Girgensohn, Thomas - Karfreitags-Gebet.
Schaffe in mir Gott, ein reines Herz und gib mir einen neuen gewissen Geist; verwirf mich nicht vor deinem Angesicht und nimm deinen heiligen Geist nicht von mir.
(Psalm. 51, 12. 13.)
Die vorstehenden Worte können die Christen wohl ganz besonders am Karfreitag oder überhaupt in der Leidenswoche dem Psalmisten nachbeten, weil das Kreuz Christi aufs Nachdrücklichste auf die Not hinweist, die uns zu solchem Gebet treiben muss, und weil andererseits das Kreuz auf Golgatha am Eindringlichsten die Erhörung dieses Gebets verbürgt. Wenn wir nach Golgatha hinblicken, so stellt sich uns dort die Sünde der Menschen in ihrer höchsten Steigerung vor Augen; bis dahin reißt die Sünde die Menschen fort, dass sie den, der die heilige Liebe in Person ist, ans Kreuz schlagen.

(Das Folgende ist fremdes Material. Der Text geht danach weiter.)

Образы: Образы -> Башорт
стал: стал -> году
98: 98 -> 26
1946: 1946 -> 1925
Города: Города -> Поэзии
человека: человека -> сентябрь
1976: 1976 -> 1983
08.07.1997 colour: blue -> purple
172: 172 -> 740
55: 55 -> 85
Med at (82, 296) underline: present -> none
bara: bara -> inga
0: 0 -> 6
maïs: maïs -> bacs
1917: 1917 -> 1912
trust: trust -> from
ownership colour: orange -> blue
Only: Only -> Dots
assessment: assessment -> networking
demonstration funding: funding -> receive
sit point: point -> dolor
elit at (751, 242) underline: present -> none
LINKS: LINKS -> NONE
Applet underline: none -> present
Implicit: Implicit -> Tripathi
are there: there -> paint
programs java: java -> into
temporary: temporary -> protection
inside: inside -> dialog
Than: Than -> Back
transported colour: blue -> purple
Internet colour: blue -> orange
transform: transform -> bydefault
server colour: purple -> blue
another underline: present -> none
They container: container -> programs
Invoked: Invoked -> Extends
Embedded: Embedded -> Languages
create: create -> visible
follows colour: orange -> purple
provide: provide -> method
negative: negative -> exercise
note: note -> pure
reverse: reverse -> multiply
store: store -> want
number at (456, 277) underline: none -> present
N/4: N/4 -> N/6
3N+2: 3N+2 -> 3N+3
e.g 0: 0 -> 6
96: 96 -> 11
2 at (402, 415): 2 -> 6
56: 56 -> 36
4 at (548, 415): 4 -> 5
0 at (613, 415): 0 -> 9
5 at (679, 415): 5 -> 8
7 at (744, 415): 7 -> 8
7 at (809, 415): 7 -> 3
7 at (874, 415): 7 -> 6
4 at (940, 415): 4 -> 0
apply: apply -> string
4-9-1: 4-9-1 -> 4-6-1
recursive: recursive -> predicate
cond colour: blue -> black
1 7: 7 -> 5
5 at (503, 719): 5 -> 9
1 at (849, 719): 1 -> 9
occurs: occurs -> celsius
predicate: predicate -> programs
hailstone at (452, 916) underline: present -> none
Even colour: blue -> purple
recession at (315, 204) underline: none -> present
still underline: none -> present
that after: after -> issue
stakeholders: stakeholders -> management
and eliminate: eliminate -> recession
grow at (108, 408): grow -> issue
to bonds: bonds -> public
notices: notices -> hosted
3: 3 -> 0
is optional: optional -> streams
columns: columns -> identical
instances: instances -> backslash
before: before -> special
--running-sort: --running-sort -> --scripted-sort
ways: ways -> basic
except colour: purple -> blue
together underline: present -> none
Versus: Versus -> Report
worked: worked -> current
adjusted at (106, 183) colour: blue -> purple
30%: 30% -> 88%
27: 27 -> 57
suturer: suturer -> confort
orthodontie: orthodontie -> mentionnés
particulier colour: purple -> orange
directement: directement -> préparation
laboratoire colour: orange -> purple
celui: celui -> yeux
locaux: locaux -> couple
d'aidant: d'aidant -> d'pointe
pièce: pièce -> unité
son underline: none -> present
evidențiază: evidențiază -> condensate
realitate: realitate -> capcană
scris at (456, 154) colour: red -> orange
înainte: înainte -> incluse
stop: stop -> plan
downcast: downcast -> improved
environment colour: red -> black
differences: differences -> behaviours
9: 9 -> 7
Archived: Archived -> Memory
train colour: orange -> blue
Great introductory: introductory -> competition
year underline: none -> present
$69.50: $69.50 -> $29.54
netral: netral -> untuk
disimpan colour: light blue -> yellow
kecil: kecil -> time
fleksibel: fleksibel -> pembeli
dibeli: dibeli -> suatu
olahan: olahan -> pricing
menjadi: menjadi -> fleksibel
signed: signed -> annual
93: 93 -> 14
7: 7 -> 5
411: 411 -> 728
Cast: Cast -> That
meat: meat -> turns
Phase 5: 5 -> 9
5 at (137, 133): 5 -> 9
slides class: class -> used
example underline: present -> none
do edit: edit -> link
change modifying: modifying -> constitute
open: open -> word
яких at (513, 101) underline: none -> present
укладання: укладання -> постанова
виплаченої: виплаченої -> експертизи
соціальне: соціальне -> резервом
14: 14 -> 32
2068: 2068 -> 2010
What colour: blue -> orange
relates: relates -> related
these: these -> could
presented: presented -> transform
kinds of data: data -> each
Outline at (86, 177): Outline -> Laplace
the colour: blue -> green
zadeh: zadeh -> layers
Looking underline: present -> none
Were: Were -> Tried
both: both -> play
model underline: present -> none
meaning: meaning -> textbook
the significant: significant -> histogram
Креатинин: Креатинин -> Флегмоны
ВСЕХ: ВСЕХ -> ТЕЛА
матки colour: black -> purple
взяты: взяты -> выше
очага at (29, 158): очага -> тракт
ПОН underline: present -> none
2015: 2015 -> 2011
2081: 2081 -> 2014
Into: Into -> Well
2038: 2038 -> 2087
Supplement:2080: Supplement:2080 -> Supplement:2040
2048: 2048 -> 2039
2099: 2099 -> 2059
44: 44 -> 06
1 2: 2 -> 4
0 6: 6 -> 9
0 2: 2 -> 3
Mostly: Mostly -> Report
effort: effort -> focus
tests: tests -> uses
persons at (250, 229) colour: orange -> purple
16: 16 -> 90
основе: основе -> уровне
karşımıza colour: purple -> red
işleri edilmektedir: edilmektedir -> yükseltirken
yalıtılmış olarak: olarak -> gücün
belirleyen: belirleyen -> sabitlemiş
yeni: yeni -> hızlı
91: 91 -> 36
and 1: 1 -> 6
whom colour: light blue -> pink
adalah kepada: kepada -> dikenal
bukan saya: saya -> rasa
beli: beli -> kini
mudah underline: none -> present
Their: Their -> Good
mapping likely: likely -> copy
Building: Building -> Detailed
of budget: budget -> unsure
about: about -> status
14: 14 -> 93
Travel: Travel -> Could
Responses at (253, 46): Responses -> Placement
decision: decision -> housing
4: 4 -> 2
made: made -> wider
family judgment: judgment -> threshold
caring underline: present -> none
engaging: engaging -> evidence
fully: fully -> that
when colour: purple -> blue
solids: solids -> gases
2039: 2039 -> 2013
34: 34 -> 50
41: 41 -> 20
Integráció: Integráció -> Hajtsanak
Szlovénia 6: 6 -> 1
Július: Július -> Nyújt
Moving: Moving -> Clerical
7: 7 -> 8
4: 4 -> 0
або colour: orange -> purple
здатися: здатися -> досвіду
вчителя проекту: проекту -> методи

Alle diese Bösewichter aber, alle diese teuflischen oder tierähnlichen Wesen, die sich um das Kreuz Christi sammeln, sind mit uns sündigen Menschen blutsverwandt, wir tragen dieselben Keime in uns, dieselbe böse Art an uns. Müssten wir nun beim Gedanken an jene furchtbaren Ausbrüche der Sünde unter dem Kreuz des Herrn nicht erkennen die dämonische Macht der Sünde, die unergründliche Verdorbenheit unseres natürlichen Wesens?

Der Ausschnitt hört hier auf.